==== Selected extract
# What else to do in London



## NZNorm (May 9, 2005)

I will be in London between Christmas and January 1 and am looking for some suggestions. I have been to London many times and have seen all of the museums, shopping, the West End and the usual tourist sites. Does anyone have any suggestions for things to do that might be off the beaten track? Thanks.


----------



## TheGuyIsBack (Nov 6, 2008)

Go to Southall and get the best curries ever!


----------



## Andy (Aug 25, 2002)

Assuming you have all the shopping stops down ...

*Sherlock Holmes Museum*
Better than you would think, especially if you're a fan.
239 Baker St
London, NW1 6XE, United Kingdom
+44 20 79358866

*The Wallace Collection*
Fabulous and often overlooked -- finest private collection of art ever assembled by one family including the best collections of French 18th-century pictures, porcelain and furniture in the world, a remarkable array of 17th-century paintings and a superb armoury.
Hertford House
Manchester Square
West End of London, just off Oxford Street. The nearest underground stations are Bond Street and Baker Street. Admission is Free.

After visiting these, you can walk over to the bar at *The Churchill* Hotel for a nice cigar!
30 Portman Square
London, England (United Kingdom) W1H 7BH 
Tel: +44 20 7486 5800 Fax: +44 20 7486 1255


----------



## going grey (May 22, 2006)

Drink....Gordons Wine Bar.. Villiers St this is a must

Food...Geales Fish and Chip Restaurant 

Curry in Brick Lane

The Wolseley

Maroush Gardens Restaurant

Culture The Sir John Soane Museum

The new Saatchi art gallery off the kings rd

Courtauld Art Gallery

Outdoors ,,Camden Lock Market or Spitalfields market

Fun...London Duck Tour ( an amphibious truck)


----------



## stewartu (Jan 12, 2008)

There are several excellent farmer's markets in London. Google the subject and you will find them.

Also, there is one particular street in London famous for its booksellers. Spend a couple of hours visiting them if the fancy takes you. Between beers that is.

Also, you certainly will want to walk Savile row?


----------



## stewartu (Jan 12, 2008)

What about antiquing at the Notting Hill market?


----------



## Penang Lawyer (May 27, 2008)

How about a ride out into the country and see one of the large homes. Maybe Woburn Abbey.


----------



## rgrossicone (Jan 27, 2008)

*Football*

Dude, catch some football...among the larger Premiership clubs in and around London are Arsenal, Chelsea, Tottenham, Fulham, West Ham etc...but there is also more affordable more exciting non-Premiership football (Brentford, Watford, Charlton, QPR, Leyton Orient, Millwall-if you feel like taking your life in your hands, Crystal Palace).

The schedule around Christmas and New Years is packed...4 games in two weeks.


----------



## fifeldor (Dec 2, 2008)

Have you seen The Mousetrap by Agatha Christie? Its the worlds longest running play.

If you are here for a while, take a day trip out to Oxford, its very accessible and very beautiful.


----------
========
==== Records provided
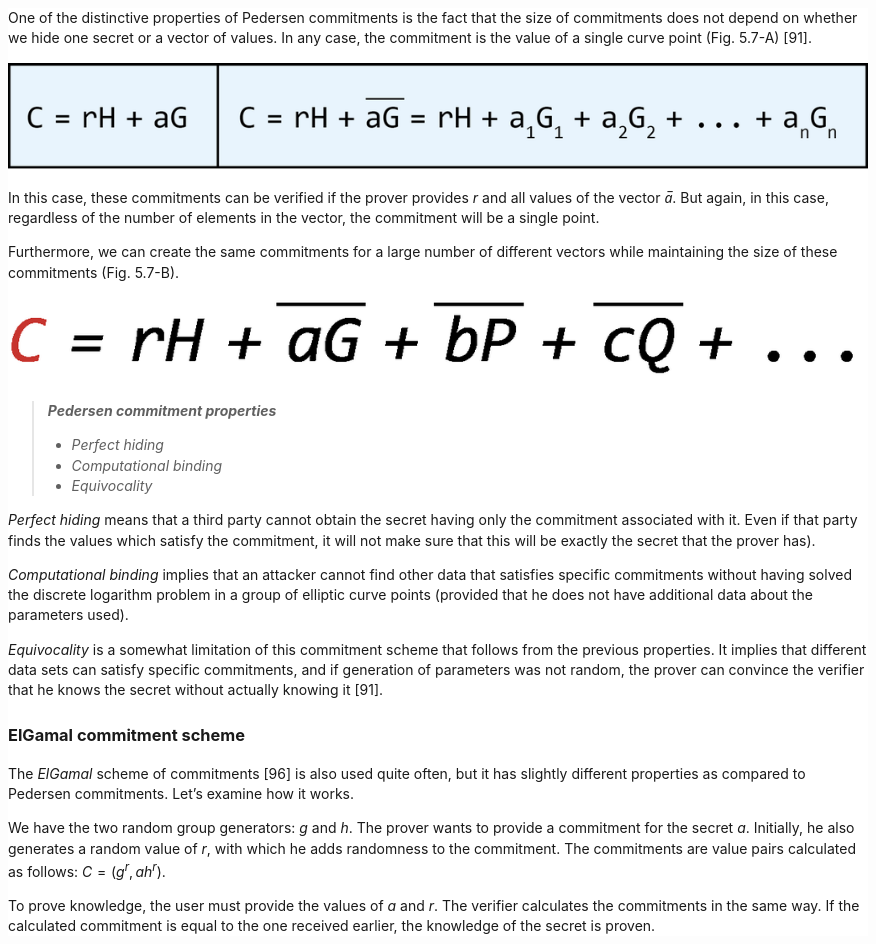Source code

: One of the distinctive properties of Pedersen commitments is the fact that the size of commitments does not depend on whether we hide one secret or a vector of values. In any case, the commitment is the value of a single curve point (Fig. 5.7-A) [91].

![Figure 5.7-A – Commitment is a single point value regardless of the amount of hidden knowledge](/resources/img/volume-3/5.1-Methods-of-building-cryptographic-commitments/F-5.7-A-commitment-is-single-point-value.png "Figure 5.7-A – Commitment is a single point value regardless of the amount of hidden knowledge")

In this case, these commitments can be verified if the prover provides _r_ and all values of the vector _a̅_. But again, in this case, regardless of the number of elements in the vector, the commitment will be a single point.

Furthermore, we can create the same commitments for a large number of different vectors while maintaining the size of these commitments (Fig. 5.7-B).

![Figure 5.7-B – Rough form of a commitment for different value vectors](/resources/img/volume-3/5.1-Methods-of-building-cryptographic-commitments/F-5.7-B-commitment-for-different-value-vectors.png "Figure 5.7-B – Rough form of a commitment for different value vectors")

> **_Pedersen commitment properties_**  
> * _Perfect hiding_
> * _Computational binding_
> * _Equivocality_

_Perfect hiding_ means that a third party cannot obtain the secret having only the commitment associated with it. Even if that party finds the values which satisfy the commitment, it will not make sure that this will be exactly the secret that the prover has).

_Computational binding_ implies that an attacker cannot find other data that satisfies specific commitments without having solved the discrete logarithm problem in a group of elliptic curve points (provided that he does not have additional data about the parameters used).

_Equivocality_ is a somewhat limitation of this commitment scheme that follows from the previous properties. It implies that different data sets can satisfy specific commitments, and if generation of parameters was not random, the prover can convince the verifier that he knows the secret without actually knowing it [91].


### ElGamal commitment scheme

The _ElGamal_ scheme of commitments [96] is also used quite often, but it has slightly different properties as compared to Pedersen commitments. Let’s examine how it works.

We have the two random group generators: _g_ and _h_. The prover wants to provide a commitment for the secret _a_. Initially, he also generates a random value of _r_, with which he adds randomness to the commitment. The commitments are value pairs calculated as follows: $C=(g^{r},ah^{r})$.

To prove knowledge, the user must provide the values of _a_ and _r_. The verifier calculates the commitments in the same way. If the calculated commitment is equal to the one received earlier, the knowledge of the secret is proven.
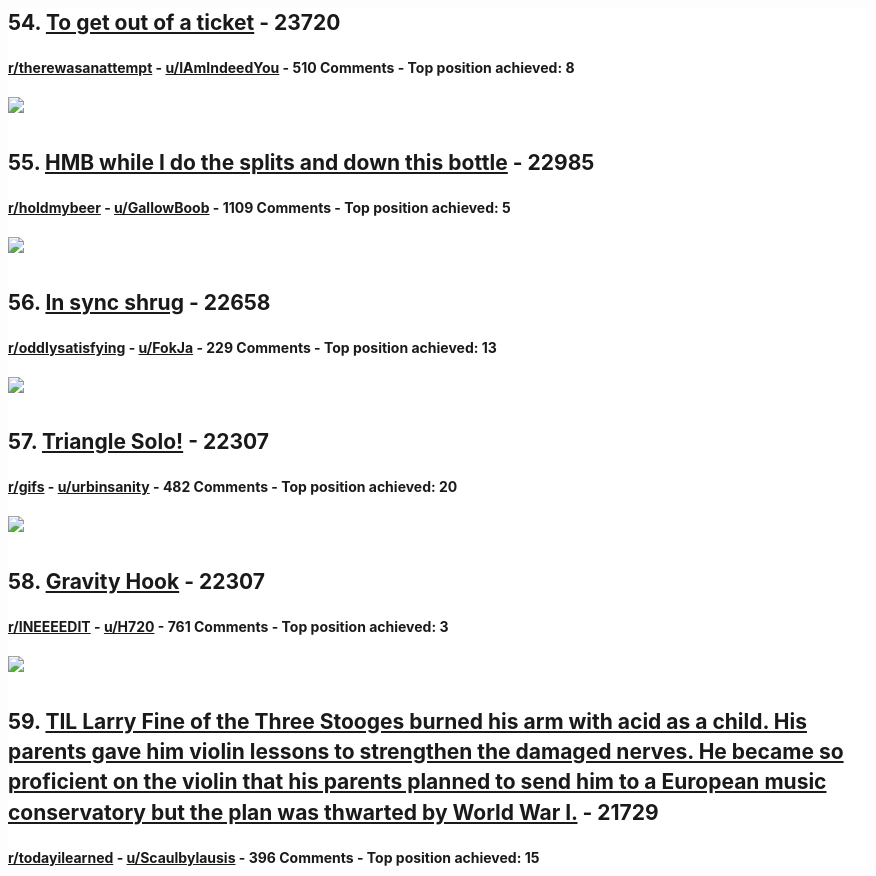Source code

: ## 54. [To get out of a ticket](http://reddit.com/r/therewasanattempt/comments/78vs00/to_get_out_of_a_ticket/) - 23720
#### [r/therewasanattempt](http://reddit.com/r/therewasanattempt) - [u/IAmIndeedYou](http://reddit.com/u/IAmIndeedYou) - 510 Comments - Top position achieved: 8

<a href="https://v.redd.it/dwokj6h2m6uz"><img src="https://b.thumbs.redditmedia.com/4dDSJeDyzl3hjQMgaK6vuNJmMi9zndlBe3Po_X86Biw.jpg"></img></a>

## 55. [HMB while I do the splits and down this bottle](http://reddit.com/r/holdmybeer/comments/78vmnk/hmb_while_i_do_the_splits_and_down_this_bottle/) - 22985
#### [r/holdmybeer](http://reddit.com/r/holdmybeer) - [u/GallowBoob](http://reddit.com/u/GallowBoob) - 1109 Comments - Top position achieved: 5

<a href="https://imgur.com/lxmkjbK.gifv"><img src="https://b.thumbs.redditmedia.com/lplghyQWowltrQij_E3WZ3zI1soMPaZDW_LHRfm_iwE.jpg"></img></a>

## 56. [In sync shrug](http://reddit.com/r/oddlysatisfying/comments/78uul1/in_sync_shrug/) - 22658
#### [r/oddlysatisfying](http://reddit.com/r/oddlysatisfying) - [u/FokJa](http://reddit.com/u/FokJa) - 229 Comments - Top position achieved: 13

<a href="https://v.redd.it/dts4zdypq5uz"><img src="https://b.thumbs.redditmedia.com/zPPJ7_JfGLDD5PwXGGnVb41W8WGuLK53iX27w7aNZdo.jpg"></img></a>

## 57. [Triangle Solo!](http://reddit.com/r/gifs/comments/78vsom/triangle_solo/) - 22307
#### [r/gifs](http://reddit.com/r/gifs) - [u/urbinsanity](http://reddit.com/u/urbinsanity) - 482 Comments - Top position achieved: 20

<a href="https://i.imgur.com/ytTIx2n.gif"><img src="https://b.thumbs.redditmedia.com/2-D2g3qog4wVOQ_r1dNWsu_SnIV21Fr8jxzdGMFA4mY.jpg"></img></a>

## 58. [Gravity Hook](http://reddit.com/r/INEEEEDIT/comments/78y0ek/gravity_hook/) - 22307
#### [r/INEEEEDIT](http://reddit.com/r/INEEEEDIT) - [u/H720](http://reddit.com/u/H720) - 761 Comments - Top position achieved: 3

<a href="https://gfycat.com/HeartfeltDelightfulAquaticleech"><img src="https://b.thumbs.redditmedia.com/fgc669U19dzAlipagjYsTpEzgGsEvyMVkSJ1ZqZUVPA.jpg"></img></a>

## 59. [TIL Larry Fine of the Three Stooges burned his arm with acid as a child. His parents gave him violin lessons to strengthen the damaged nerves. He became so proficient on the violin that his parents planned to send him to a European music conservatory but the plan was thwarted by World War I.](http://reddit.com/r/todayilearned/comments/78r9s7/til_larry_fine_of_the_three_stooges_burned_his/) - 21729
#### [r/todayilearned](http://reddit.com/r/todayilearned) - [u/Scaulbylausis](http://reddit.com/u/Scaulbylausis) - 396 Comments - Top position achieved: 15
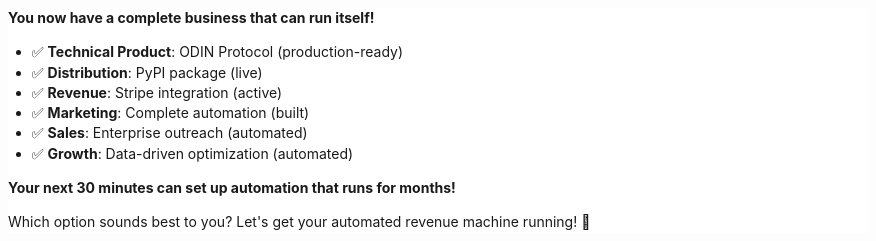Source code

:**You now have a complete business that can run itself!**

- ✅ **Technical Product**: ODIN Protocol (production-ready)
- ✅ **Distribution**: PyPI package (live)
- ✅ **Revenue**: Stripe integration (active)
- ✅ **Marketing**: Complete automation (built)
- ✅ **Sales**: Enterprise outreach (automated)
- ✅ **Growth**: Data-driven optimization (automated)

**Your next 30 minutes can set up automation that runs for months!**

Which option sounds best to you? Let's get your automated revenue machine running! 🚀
========
◆ **Tasks to perform**:
1: In the London thread, which underground stations are nearest to The Wallace Collection?
2: Rewrite the London thread from "# What else" to "beaten track? Thanks.", replacing "tourist sites" with "landmarks".
3: Turn the paragraph of the London thread that begins "Dude, catch some football" into a short list that keeps its main facts.

◆ **Solution set**:
1: Bond Street and Baker Street.

2:
# What else to do in London



## NZNorm (May 9, 2005)

I will be in London between Christmas and January 1 and am looking for some suggestions. I have been to London many times and have seen all of the museums, shopping, the West End and the usual landmarks. Does anyone have any suggestions for things to do that might be off the beaten track? Thanks.

3:
- Larger Premiership clubs in and around London: Arsenal, Chelsea, Tottenham, Fulham, West Ham.
- More affordable and more exciting non-Premiership football: Brentford, Watford, Charlton, QPR, Leyton Orient, Millwall (at your own risk), Crystal Palace.